**WORK TO COMPLETE**
Which lines of the entries below run from the one holding "Fig. 2. (a)" to the one holding "FIGURE 1 Study", inclusive? Set down exactly those lines and no others.

**RECORDS SHOWN**
Start of Block
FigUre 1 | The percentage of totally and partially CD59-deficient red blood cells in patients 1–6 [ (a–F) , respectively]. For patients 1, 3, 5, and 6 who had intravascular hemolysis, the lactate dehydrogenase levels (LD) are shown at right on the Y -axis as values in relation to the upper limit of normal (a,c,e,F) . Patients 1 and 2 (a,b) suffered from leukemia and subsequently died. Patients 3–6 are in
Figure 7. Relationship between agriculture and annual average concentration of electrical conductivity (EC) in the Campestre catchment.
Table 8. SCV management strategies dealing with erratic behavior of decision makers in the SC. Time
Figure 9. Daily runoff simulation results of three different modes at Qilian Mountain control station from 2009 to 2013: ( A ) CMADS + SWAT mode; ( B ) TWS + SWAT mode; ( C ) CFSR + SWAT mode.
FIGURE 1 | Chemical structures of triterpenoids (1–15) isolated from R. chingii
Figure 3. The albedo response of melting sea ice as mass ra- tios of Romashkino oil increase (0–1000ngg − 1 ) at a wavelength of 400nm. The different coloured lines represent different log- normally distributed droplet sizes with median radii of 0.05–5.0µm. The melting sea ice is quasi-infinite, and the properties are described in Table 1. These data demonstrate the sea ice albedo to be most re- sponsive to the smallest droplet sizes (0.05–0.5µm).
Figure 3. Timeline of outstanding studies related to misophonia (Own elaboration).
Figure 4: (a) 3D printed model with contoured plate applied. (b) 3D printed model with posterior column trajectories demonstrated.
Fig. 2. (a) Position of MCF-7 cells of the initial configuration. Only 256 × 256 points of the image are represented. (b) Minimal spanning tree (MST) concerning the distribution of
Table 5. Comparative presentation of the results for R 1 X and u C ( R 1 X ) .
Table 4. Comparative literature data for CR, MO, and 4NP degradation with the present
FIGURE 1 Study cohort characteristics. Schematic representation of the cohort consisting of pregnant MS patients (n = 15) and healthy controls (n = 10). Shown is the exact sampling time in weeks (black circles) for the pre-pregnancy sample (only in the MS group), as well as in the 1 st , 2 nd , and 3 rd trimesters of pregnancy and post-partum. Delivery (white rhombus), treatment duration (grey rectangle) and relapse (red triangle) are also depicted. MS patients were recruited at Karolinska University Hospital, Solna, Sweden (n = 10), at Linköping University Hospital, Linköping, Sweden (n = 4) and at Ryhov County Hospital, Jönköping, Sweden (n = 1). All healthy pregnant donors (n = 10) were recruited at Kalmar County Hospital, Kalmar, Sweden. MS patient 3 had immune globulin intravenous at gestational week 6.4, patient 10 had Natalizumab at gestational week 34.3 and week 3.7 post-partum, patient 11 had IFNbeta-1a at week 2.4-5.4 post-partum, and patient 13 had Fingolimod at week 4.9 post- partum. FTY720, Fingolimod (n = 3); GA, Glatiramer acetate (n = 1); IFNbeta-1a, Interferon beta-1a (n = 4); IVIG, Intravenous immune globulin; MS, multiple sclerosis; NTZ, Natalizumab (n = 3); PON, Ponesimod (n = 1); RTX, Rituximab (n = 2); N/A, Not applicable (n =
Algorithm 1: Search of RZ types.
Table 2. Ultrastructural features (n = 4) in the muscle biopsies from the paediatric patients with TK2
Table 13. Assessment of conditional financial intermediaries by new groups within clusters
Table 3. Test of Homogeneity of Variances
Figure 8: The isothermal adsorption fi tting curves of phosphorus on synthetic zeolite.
End of Block
**EXERCISE OUTPUT**
Fig. 2. (a) Position of MCF-7 cells of the initial configuration. Only 256 × 256 points of the image are represented. (b) Minimal spanning tree (MST) concerning the distribution of
Table 5. Comparative presentation of the results for R 1 X and u C ( R 1 X ) .
Table 4. Comparative literature data for CR, MO, and 4NP degradation with the present
FIGURE 1 Study cohort characteristics. Schematic representation of the cohort consisting of pregnant MS patients (n = 15) and healthy controls (n = 10). Shown is the exact sampling time in weeks (black circles) for the pre-pregnancy sample (only in the MS group), as well as in the 1 st , 2 nd , and 3 rd trimesters of pregnancy and post-partum. Delivery (white rhombus), treatment duration (grey rectangle) and relapse (red triangle) are also depicted. MS patients were recruited at Karolinska University Hospital, Solna, Sweden (n = 10), at Linköping University Hospital, Linköping, Sweden (n = 4) and at Ryhov County Hospital, Jönköping, Sweden (n = 1). All healthy pregnant donors (n = 10) were recruited at Kalmar County Hospital, Kalmar, Sweden. MS patient 3 had immune globulin intravenous at gestational week 6.4, patient 10 had Natalizumab at gestational week 34.3 and week 3.7 post-partum, patient 11 had IFNbeta-1a at week 2.4-5.4 post-partum, and patient 13 had Fingolimod at week 4.9 post- partum. FTY720, Fingolimod (n = 3); GA, Glatiramer acetate (n = 1); IFNbeta-1a, Interferon beta-1a (n = 4); IVIG, Intravenous immune globulin; MS, multiple sclerosis; NTZ, Natalizumab (n = 3); PON, Ponesimod (n = 1); RTX, Rituximab (n = 2); N/A, Not applicable (n =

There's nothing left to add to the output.